Aasmah Mir
DO you have a minute for the starving children of Africa? The world stops. What is the right answer to that question? “No”? “Yes, but …?” Welcome to the world of the chugger – or charity mugger – who will guilt you into signing a direct debit or drive you to behave in an uncharacteristic way – ignoring them, suddenly losing the power of speech or crossing the road with your mobile clamped to your ear.
Charities need money, but chuggers are a nasty modern twist on a basically good idea. Just watch them operating for five minutes. People give them a berth wider than Johnny Vegas’s bottom. It’s not that they don’t want to give. But they don’t want to be guilted or intimidated into giving. So hurrah for the handful of councils that have now started excluding chuggers from certain areas.
People gave before anyone thought up the street charity worker – and we now have access to more ways of donating than ever before – internet, text message, direct debit. I noticed outside a tube station how everyone crossed the road to avoid the row of charity workers with their clipboards and cagoules. Inside the station, most of them put change in the tin of a man sitting on a stool collecting for the Royal National Institute for the Blind. He wasn’t even rattling his tin. He certainly wasn’t blocking anyone’s path or trying to be sarcastic.
All we need now is for the exclusion zones to cover other forms of intrusion. You can walk 100 yards down a street and be asked all sorts of personal questions and handed all kinds of junk. Do you have a minute for starving children? Can I ask you where you got your hair done? We’d like to give you a free makeover … are you up for it? Do you have any piercings? Do you use wax strips? Leave me alone. This is the middle of Oxford Street, not my bathroom.
It’s no wonder that more and more people are opting out of electoral rolls and trying to protect their telephone numbers and addresses. But there’s still little shelter on the street, where the cold-caller is in front of you and can choose to make your life hell.

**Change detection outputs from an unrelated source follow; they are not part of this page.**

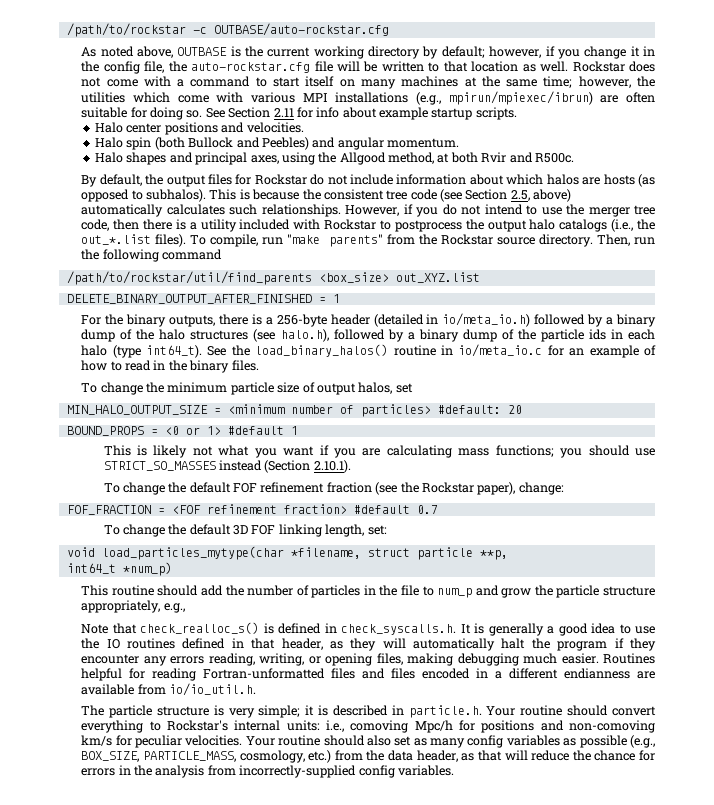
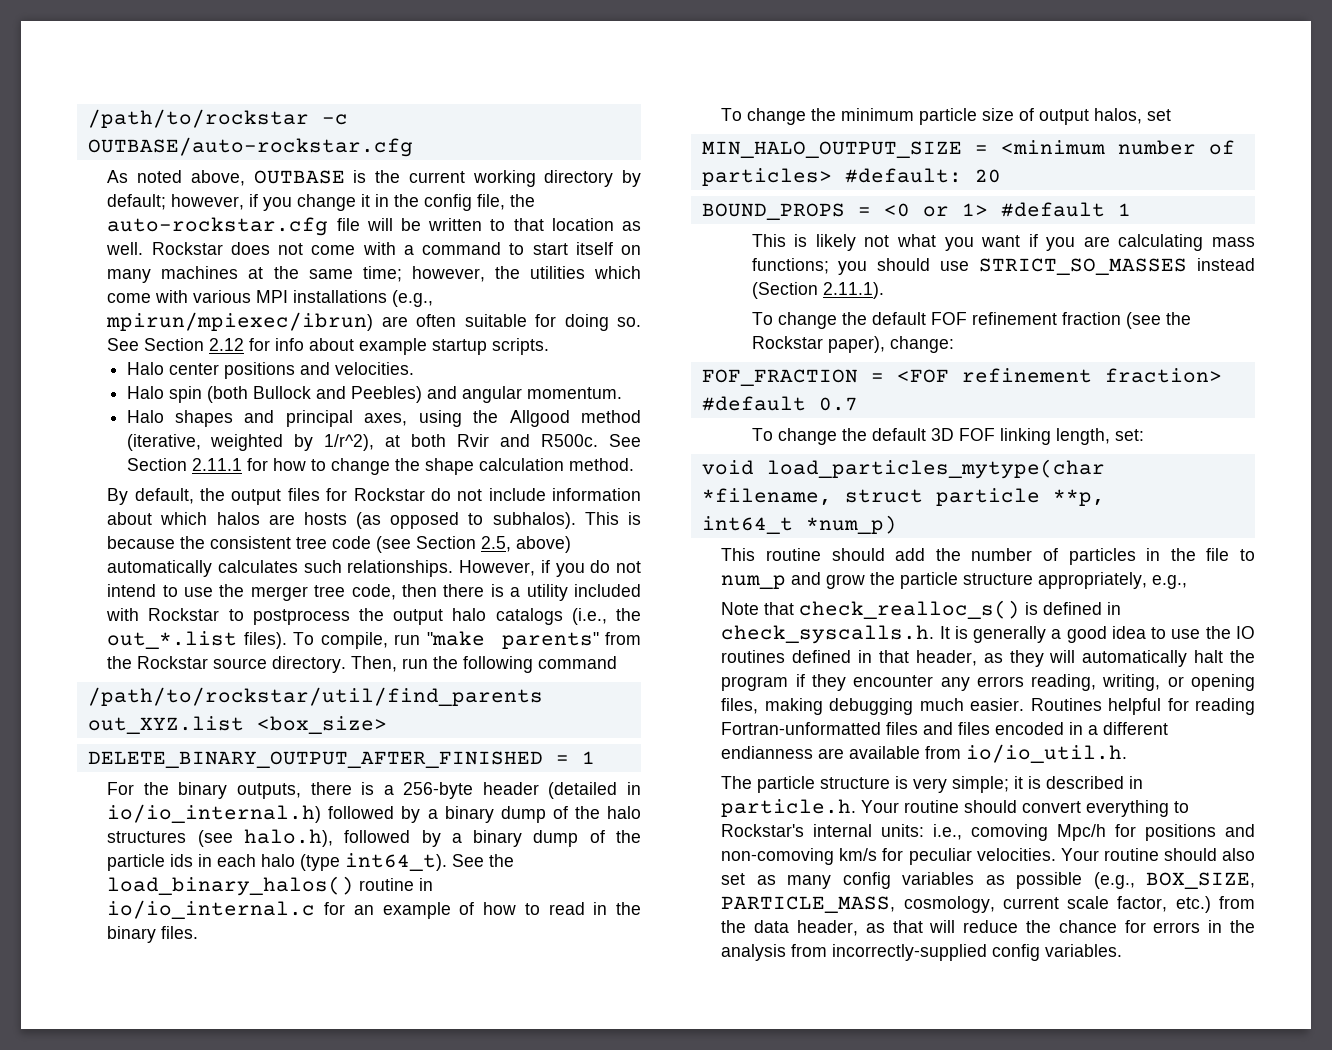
[273,108,294,117] 2.11 -> [209,338,245,351] 2.12
[388,152,435,164] method, -> [581,410,641,423] [126,434,375,451] method (iterative, weighted by 1/r^2),
(574, 158) none -> [609,434,642,447] [126,458,634,475] See Section 2.11.1 for how to change the shape calculation method.
(312, 278) none -> [87,716,244,734] out_XYZ.list
[395,272,480,283] out_XYZ.list -> (387, 725) none
[442,313,531,327] io/meta_io.h) -> [107,804,322,823] io/io_internal.h)
[458,344,543,357] io/meta_io.c -> [107,900,316,919] io/io_internal.c
[313,460,351,473] 2.10.1). -> [822,282,884,299] 2.11.1).
(305, 756) none -> [1002,896,1168,912] current scale factor,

Oh, you don’t have time for the starving children in Africa? Triumph in their voice, their eyes narrowing. Murderer. You’re in a hurry? Well a child dies in Africa every minute. Surely you can spare a minute?
Hello, yes you, lady in the green top, looking gorgeous – please don’t avoid me. I’m just trying to help children who are dying of starvation.
Or do you do what I saw a man do recently? He’d been stopped by four or five chuggers in a row. “Yes, I do have time for the starving children of Africa,” he said, “but no time or inclination to let you siphon off 10% of what I give you, for your wages, before it reaches anyone remotely near Africa.” The chugger stopped in her tracks. People clapped. I thought these things only happened in films starring Tom Hanks or Robin Williams. It’s not nice when someone shames you in public, is it?
Let’s have a bit more privacy in public. So we don’t have to be stripped bare, morally or cosmetically. Like the very polite Eastern European woman who approached me with a clipboard and some shampoo and said: “Can I ask you about your hairs?” Good God, I thought, how can she see them from there?